Task to complete: In the rows below, substitute "page element" for every occurrence of "layout element" and rewrite the rows, leaving everything else unchanged.

Record set:
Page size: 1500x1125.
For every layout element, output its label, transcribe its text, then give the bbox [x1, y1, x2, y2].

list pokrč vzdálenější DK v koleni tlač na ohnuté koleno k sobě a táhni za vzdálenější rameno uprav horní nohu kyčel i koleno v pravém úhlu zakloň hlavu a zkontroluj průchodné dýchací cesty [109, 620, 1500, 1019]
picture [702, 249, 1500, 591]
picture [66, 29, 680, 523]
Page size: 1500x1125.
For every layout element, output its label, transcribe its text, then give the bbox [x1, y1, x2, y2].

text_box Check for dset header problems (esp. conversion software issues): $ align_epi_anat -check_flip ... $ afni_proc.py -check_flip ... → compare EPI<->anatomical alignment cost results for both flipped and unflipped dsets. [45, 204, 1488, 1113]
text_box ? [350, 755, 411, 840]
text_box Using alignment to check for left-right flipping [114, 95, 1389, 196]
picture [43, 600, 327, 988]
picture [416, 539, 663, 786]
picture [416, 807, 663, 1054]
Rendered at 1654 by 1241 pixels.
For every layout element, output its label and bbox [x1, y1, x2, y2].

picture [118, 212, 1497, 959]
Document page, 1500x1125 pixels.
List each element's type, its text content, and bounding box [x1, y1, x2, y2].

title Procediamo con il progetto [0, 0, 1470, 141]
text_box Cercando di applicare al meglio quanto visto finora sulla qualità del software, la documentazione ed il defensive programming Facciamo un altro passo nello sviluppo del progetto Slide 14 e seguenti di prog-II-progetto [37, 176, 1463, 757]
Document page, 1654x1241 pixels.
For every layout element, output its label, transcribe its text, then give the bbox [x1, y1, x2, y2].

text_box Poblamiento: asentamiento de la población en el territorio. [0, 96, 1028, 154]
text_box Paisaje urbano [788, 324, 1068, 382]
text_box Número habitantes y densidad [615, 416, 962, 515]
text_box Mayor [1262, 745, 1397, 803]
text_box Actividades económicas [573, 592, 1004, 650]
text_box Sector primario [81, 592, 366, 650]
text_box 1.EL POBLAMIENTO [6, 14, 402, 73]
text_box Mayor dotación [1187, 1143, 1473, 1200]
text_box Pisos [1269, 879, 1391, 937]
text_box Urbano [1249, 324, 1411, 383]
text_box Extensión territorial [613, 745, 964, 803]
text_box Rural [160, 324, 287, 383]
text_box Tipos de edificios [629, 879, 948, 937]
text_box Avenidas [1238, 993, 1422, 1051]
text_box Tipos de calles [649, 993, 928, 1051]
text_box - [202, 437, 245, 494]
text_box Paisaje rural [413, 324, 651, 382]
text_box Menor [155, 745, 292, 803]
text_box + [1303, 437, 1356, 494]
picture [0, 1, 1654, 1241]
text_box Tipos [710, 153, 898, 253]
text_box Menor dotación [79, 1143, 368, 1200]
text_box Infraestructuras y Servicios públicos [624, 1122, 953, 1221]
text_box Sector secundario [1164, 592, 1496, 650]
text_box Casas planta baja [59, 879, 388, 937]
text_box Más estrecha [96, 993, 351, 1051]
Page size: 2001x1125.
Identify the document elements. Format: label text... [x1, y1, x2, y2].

The response:
Page size: 1500x1125.
For every page element, output its label, transcribe its text, then give the bbox [x1, y1, x2, y2].

list pokrč vzdálenější DK v koleni tlač na ohnuté koleno k sobě a táhni za vzdálenější rameno uprav horní nohu kyčel i koleno v pravém úhlu zakloň hlavu a zkontroluj průchodné dýchací cesty [109, 620, 1500, 1019]
picture [702, 249, 1500, 591]
picture [66, 29, 680, 523]
Page size: 1500x1125.
For every page element, output its label, transcribe its text, then give the bbox [x1, y1, x2, y2].

text_box Check for dset header problems (esp. conversion software issues): $ align_epi_anat -check_flip ... $ afni_proc.py -check_flip ... → compare EPI<->anatomical alignment cost results for both flipped and unflipped dsets. [45, 204, 1488, 1113]
text_box ? [350, 755, 411, 840]
text_box Using alignment to check for left-right flipping [114, 95, 1389, 196]
picture [43, 600, 327, 988]
picture [416, 539, 663, 786]
picture [416, 807, 663, 1054]
Rendered at 1654 by 1241 pixels.
For every page element, output its label and bbox [x1, y1, x2, y2].

picture [118, 212, 1497, 959]
Document page, 1500x1125 pixels.
List each element's type, its text content, and bounding box [x1, y1, x2, y2].

title Procediamo con il progetto [0, 0, 1470, 141]
text_box Cercando di applicare al meglio quanto visto finora sulla qualità del software, la documentazione ed il defensive programming Facciamo un altro passo nello sviluppo del progetto Slide 14 e seguenti di prog-II-progetto [37, 176, 1463, 757]
Document page, 1654x1241 pixels.
For every page element, output its label, transcribe its text, then give the bbox [x1, y1, x2, y2].

text_box Poblamiento: asentamiento de la población en el territorio. [0, 96, 1028, 154]
text_box Paisaje urbano [788, 324, 1068, 382]
text_box Número habitantes y densidad [615, 416, 962, 515]
text_box Mayor [1262, 745, 1397, 803]
text_box Actividades económicas [573, 592, 1004, 650]
text_box Sector primario [81, 592, 366, 650]
text_box 1.EL POBLAMIENTO [6, 14, 402, 73]
text_box Mayor dotación [1187, 1143, 1473, 1200]
text_box Pisos [1269, 879, 1391, 937]
text_box Urbano [1249, 324, 1411, 383]
text_box Extensión territorial [613, 745, 964, 803]
text_box Rural [160, 324, 287, 383]
text_box Tipos de edificios [629, 879, 948, 937]
text_box Avenidas [1238, 993, 1422, 1051]
text_box Tipos de calles [649, 993, 928, 1051]
text_box - [202, 437, 245, 494]
text_box Paisaje rural [413, 324, 651, 382]
text_box Menor [155, 745, 292, 803]
text_box + [1303, 437, 1356, 494]
picture [0, 1, 1654, 1241]
text_box Tipos [710, 153, 898, 253]
text_box Menor dotación [79, 1143, 368, 1200]
text_box Infraestructuras y Servicios públicos [624, 1122, 953, 1221]
text_box Sector secundario [1164, 592, 1496, 650]
text_box Casas planta baja [59, 879, 388, 937]
text_box Más estrecha [96, 993, 351, 1051]
Page size: 2001x1125.
Identify the document elements. Format: label text... [x1, y1, x2, y2].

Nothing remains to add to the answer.